§ **Brief 1**
Repeat the rows below, from their start through the line containing "मदनपोखराका अध्यक्ष झपेन्द्र जीसील", and leave the pictures out of your answer.

§ **Provided passage**
#####

FERRITIC STAINLESS STEEL WITH EXECELLENT CORROSION RESISTNACE AND EXCELLENT DISCOLORATION RESISTANCE

Technical Field

[1] The present invention relates to a ferritic stainless steel with excellent corrosion resistance and excellent discoloration resistance. More specifically, the present invention relates to a high chromium ferritic stainless steel containing corrosion resistance improving elements capable of substituting Ni so as to substitute an austenitic stainless steel containing an expensive Ni element and to ferritic stainless steel with excellent corrosion resistance and excellent discoloration resistance controlling Ti, Nb, Cu, Ni, Si, Zr components so as to have the same corrosion resistance as the type 304 material used for building materials. Background Art

[2] The existing type 304 austenitic stainless steel, which is made of an alloy of 18% Cr-

8% Ni as main compoments, has a problem of low price competitiveness because expensive Ni content is high.

[3] Also, since the existing type 436L ferritic stainless steel having the same corrosion resistance as the type 304 austenitic stainless steel, and so on contains an expensive Mo element, it has also a problem of low price competitiveness due to increased manufacturing cost.

[4] In order to substitute the type 304 steel or the type 436L steel whose manufacturing cost is increased due to a large amount of expensive Ni or Mo component, there have been proposed several methods to reduce Ni or Mo. However, according to such methods, its manufacturing cost can be substantially reduced through the reduction of Ni or Mo, it has a problem that it is difficult to obtain a user desired corrosion resistance.

#####

§ **Input data**
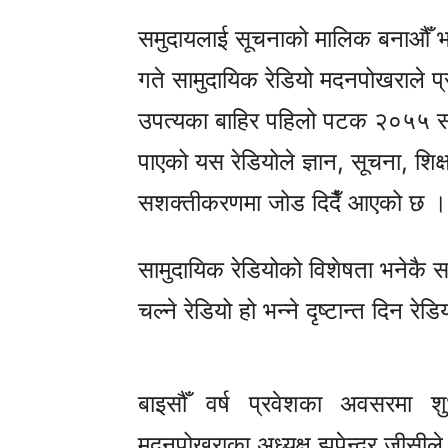
समुदायलाई सूचनाको मालिक बनाऔँ 
गते सामुदायिक रेडियो मदनपोखराले प
उपत्यका बाहिर पहिलो पटक २०५५ स
पाएको यस रेडियोले ज्ञान, सूचना, शिक
सशक्तीकरणमा जोड दिदैँ आएको छ ।
सामुदायिक रेडियोको विशेषता भनेकै 
चल्ने रेडियो हो भन्ने दृष्टान्त दि
बाइसौँ वर्ष प्रवेशका अवसरमा शुभ
मदनपोखराका अध्यक्ष झपेन्द्र जीसील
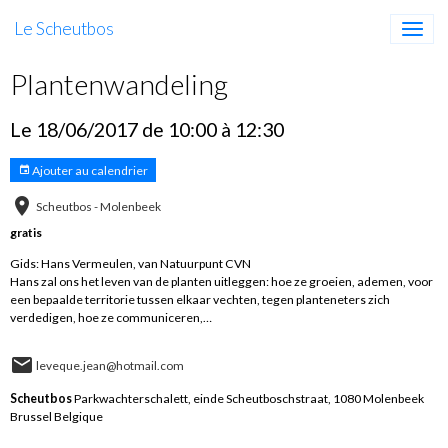
Le Scheutbos
Plantenwandeling
Le 18/06/2017
de 10:00
à 12:30
Ajouter au calendrier
Scheutbos - Molenbeek
gratis
Gids: Hans Vermeulen, van Natuurpunt CVN
Hans zal ons het leven van de planten uitleggen: hoe ze groeien, ademen, voor
een bepaalde territorie tussen elkaar vechten, tegen planteneters zich
verdedigen, hoe ze communiceren,…
leveque.jean@hotmail.com
Scheutbos
Parkwachterschalett, einde Scheutboschstraat, 1080 Molenbeek
Brussel Belgique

#####

§ **Brief 2**
Duplicate the part of the stainless steel passage above that opens with the words containing "[2] The existing" and closes with "increased manufacturing cost.".

§ **Response 1**
समुदायलाई सूचनाको मालिक बनाऔँ 
गते सामुदायिक रेडियो मदनपोखराले प
उपत्यका बाहिर पहिलो पटक २०५५ स
पाएको यस रेडियोले ज्ञान, सूचना, शिक
सशक्तीकरणमा जोड दिदैँ आएको छ ।
सामुदायिक रेडियोको विशेषता भनेकै 
चल्ने रेडियो हो भन्ने दृष्टान्त दि
बाइसौँ वर्ष प्रवेशका अवसरमा शुभ
मदनपोखराका अध्यक्ष झपेन्द्र जीसील

§ **Response 2**
[2] The existing type 304 austenitic stainless steel, which is made of an alloy of 18% Cr-

8% Ni as main compoments, has a problem of low price competitiveness because expensive Ni content is high.

[3] Also, since the existing type 436L ferritic stainless steel having the same corrosion resistance as the type 304 austenitic stainless steel, and so on contains an expensive Mo element, it has also a problem of low price competitiveness due to increased manufacturing cost.